* **Job**
Word for word, repeat the data; no picture should appear in the result.

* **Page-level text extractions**
>>>

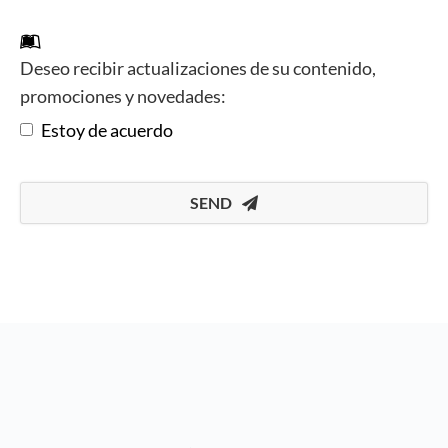
Deseo recibir actualizaciones de su contenido,
promociones y novedades:
Estoy de acuerdo
SEND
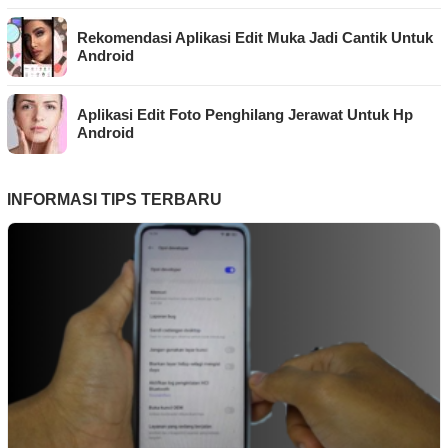
Rekomendasi Aplikasi Edit Muka Jadi Cantik Untuk
Android
Aplikasi Edit Foto Penghilang Jerawat Untuk Hp
Android
INFORMASI TIPS TERBARU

<<<

* **Expected output**
Deseo recibir actualizaciones de su contenido,
promociones y novedades:
Estoy de acuerdo
SEND
Rekomendasi Aplikasi Edit Muka Jadi Cantik Untuk
Android
Aplikasi Edit Foto Penghilang Jerawat Untuk Hp
Android
INFORMASI TIPS TERBARU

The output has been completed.